Extract the lines below word for word, and leave out any picture.

-.-.-

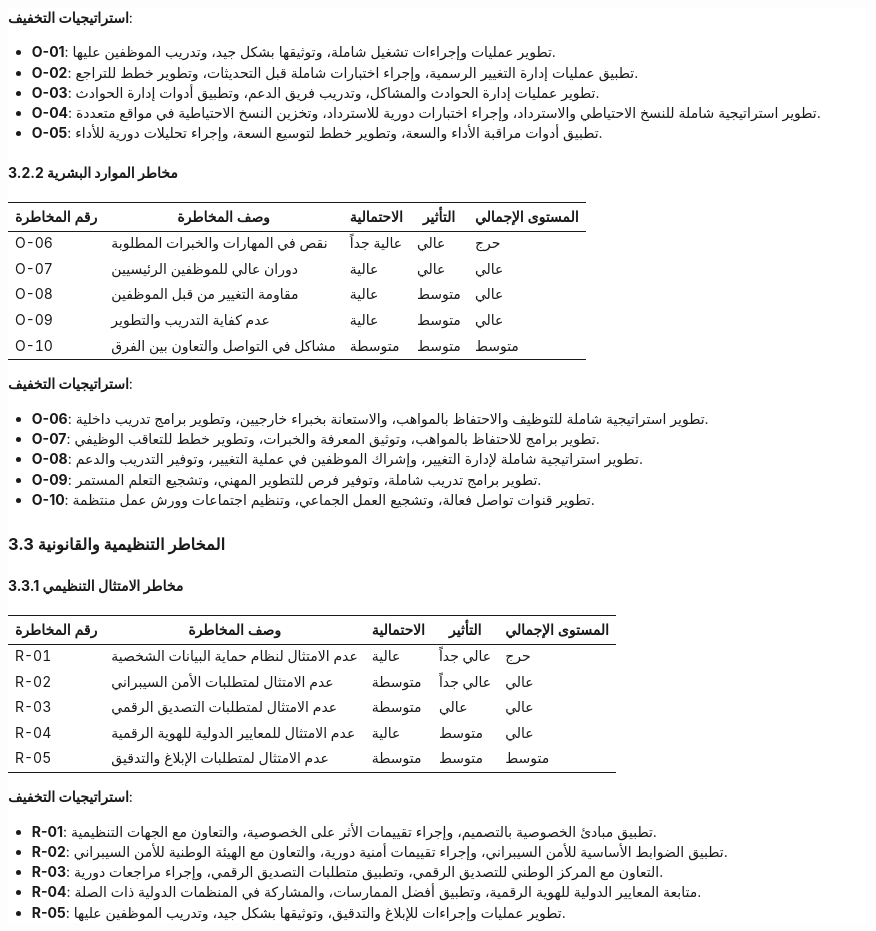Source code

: **استراتيجيات التخفيف**:

- **O-01**: تطوير عمليات وإجراءات تشغيل شاملة، وتوثيقها بشكل جيد، وتدريب الموظفين عليها.
- **O-02**: تطبيق عمليات إدارة التغيير الرسمية، وإجراء اختبارات شاملة قبل التحديثات، وتطوير خطط للتراجع.
- **O-03**: تطوير عمليات إدارة الحوادث والمشاكل، وتدريب فريق الدعم، وتطبيق أدوات إدارة الحوادث.
- **O-04**: تطوير استراتيجية شاملة للنسخ الاحتياطي والاسترداد، وإجراء اختبارات دورية للاسترداد، وتخزين النسخ الاحتياطية في مواقع متعددة.
- **O-05**: تطبيق أدوات مراقبة الأداء والسعة، وتطوير خطط لتوسيع السعة، وإجراء تحليلات دورية للأداء.

#### 3.2.2 مخاطر الموارد البشرية

| رقم المخاطرة | وصف المخاطرة | الاحتمالية | التأثير | المستوى الإجمالي |
|--------------|--------------|------------|---------|-------------------|
| O-06 | نقص في المهارات والخبرات المطلوبة | عالية جداً | عالي | حرج |
| O-07 | دوران عالي للموظفين الرئيسيين | عالية | عالي | عالي |
| O-08 | مقاومة التغيير من قبل الموظفين | عالية | متوسط | عالي |
| O-09 | عدم كفاية التدريب والتطوير | عالية | متوسط | عالي |
| O-10 | مشاكل في التواصل والتعاون بين الفرق | متوسطة | متوسط | متوسط |

**استراتيجيات التخفيف**:

- **O-06**: تطوير استراتيجية شاملة للتوظيف والاحتفاظ بالمواهب، والاستعانة بخبراء خارجيين، وتطوير برامج تدريب داخلية.
- **O-07**: تطوير برامج للاحتفاظ بالمواهب، وتوثيق المعرفة والخبرات، وتطوير خطط للتعاقب الوظيفي.
- **O-08**: تطوير استراتيجية شاملة لإدارة التغيير، وإشراك الموظفين في عملية التغيير، وتوفير التدريب والدعم.
- **O-09**: تطوير برامج تدريب شاملة، وتوفير فرص للتطوير المهني، وتشجيع التعلم المستمر.
- **O-10**: تطوير قنوات تواصل فعالة، وتشجيع العمل الجماعي، وتنظيم اجتماعات وورش عمل منتظمة.

### 3.3 المخاطر التنظيمية والقانونية

#### 3.3.1 مخاطر الامتثال التنظيمي

| رقم المخاطرة | وصف المخاطرة | الاحتمالية | التأثير | المستوى الإجمالي |
|--------------|--------------|------------|---------|-------------------|
| R-01 | عدم الامتثال لنظام حماية البيانات الشخصية | عالية | عالي جداً | حرج |
| R-02 | عدم الامتثال لمتطلبات الأمن السيبراني | متوسطة | عالي جداً | عالي |
| R-03 | عدم الامتثال لمتطلبات التصديق الرقمي | متوسطة | عالي | عالي |
| R-04 | عدم الامتثال للمعايير الدولية للهوية الرقمية | عالية | متوسط | عالي |
| R-05 | عدم الامتثال لمتطلبات الإبلاغ والتدقيق | متوسطة | متوسط | متوسط |

**استراتيجيات التخفيف**:

- **R-01**: تطبيق مبادئ الخصوصية بالتصميم، وإجراء تقييمات الأثر على الخصوصية، والتعاون مع الجهات التنظيمية.
- **R-02**: تطبيق الضوابط الأساسية للأمن السيبراني، وإجراء تقييمات أمنية دورية، والتعاون مع الهيئة الوطنية للأمن السيبراني.
- **R-03**: التعاون مع المركز الوطني للتصديق الرقمي، وتطبيق متطلبات التصديق الرقمي، وإجراء مراجعات دورية.
- **R-04**: متابعة المعايير الدولية للهوية الرقمية، وتطبيق أفضل الممارسات، والمشاركة في المنظمات الدولية ذات الصلة.
- **R-05**: تطوير عمليات وإجراءات للإبلاغ والتدقيق، وتوثيقها بشكل جيد، وتدريب الموظفين عليها.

-.-.-

**TASK OUTPUT**
Source code

: **استراتيجيات التخفيف**:

- **O-01**: تطوير عمليات وإجراءات تشغيل شاملة، وتوثيقها بشكل جيد، وتدريب الموظفين عليها.
- **O-02**: تطبيق عمليات إدارة التغيير الرسمية، وإجراء اختبارات شاملة قبل التحديثات، وتطوير خطط للتراجع.
- **O-03**: تطوير عمليات إدارة الحوادث والمشاكل، وتدريب فريق الدعم، وتطبيق أدوات إدارة الحوادث.
- **O-04**: تطوير استراتيجية شاملة للنسخ الاحتياطي والاسترداد، وإجراء اختبارات دورية للاسترداد، وتخزين النسخ الاحتياطية في مواقع متعددة.
- **O-05**: تطبيق أدوات مراقبة الأداء والسعة، وتطوير خطط لتوسيع السعة، وإجراء تحليلات دورية للأداء.

#### 3.2.2 مخاطر الموارد البشرية

| رقم المخاطرة | وصف المخاطرة | الاحتمالية | التأثير | المستوى الإجمالي |
|--------------|--------------|------------|---------|-------------------|
| O-06 | نقص في المهارات والخبرات المطلوبة | عالية جداً | عالي | حرج |
| O-07 | دوران عالي للموظفين الرئيسيين | عالية | عالي | عالي |
| O-08 | مقاومة التغيير من قبل الموظفين | عالية | متوسط | عالي |
| O-09 | عدم كفاية التدريب والتطوير | عالية | متوسط | عالي |
| O-10 | مشاكل في التواصل والتعاون بين الفرق | متوسطة | متوسط | متوسط |

**استراتيجيات التخفيف**:

- **O-06**: تطوير استراتيجية شاملة للتوظيف والاحتفاظ بالمواهب، والاستعانة بخبراء خارجيين، وتطوير برامج تدريب داخلية.
- **O-07**: تطوير برامج للاحتفاظ بالمواهب، وتوثيق المعرفة والخبرات، وتطوير خطط للتعاقب الوظيفي.
- **O-08**: تطوير استراتيجية شاملة لإدارة التغيير، وإشراك الموظفين في عملية التغيير، وتوفير التدريب والدعم.
- **O-09**: تطوير برامج تدريب شاملة، وتوفير فرص للتطوير المهني، وتشجيع التعلم المستمر.
- **O-10**: تطوير قنوات تواصل فعالة، وتشجيع العمل الجماعي، وتنظيم اجتماعات وورش عمل منتظمة.

### 3.3 المخاطر التنظيمية والقانونية

#### 3.3.1 مخاطر الامتثال التنظيمي

| رقم المخاطرة | وصف المخاطرة | الاحتمالية | التأثير | المستوى الإجمالي |
|--------------|--------------|------------|---------|-------------------|
| R-01 | عدم الامتثال لنظام حماية البيانات الشخصية | عالية | عالي جداً | حرج |
| R-02 | عدم الامتثال لمتطلبات الأمن السيبراني | متوسطة | عالي جداً | عالي |
| R-03 | عدم الامتثال لمتطلبات التصديق الرقمي | متوسطة | عالي | عالي |
| R-04 | عدم الامتثال للمعايير الدولية للهوية الرقمية | عالية | متوسط | عالي |
| R-05 | عدم الامتثال لمتطلبات الإبلاغ والتدقيق | متوسطة | متوسط | متوسط |

**استراتيجيات التخفيف**:

- **R-01**: تطبيق مبادئ الخصوصية بالتصميم، وإجراء تقييمات الأثر على الخصوصية، والتعاون مع الجهات التنظيمية.
- **R-02**: تطبيق الضوابط الأساسية للأمن السيبراني، وإجراء تقييمات أمنية دورية، والتعاون مع الهيئة الوطنية للأمن السيبراني.
- **R-03**: التعاون مع المركز الوطني للتصديق الرقمي، وتطبيق متطلبات التصديق الرقمي، وإجراء مراجعات دورية.
- **R-04**: متابعة المعايير الدولية للهوية الرقمية، وتطبيق أفضل الممارسات، والمشاركة في المنظمات الدولية ذات الصلة.
- **R-05**: تطوير عمليات وإجراءات للإبلاغ والتدقيق، وتوثيقها بشكل جيد، وتدريب الموظفين عليها.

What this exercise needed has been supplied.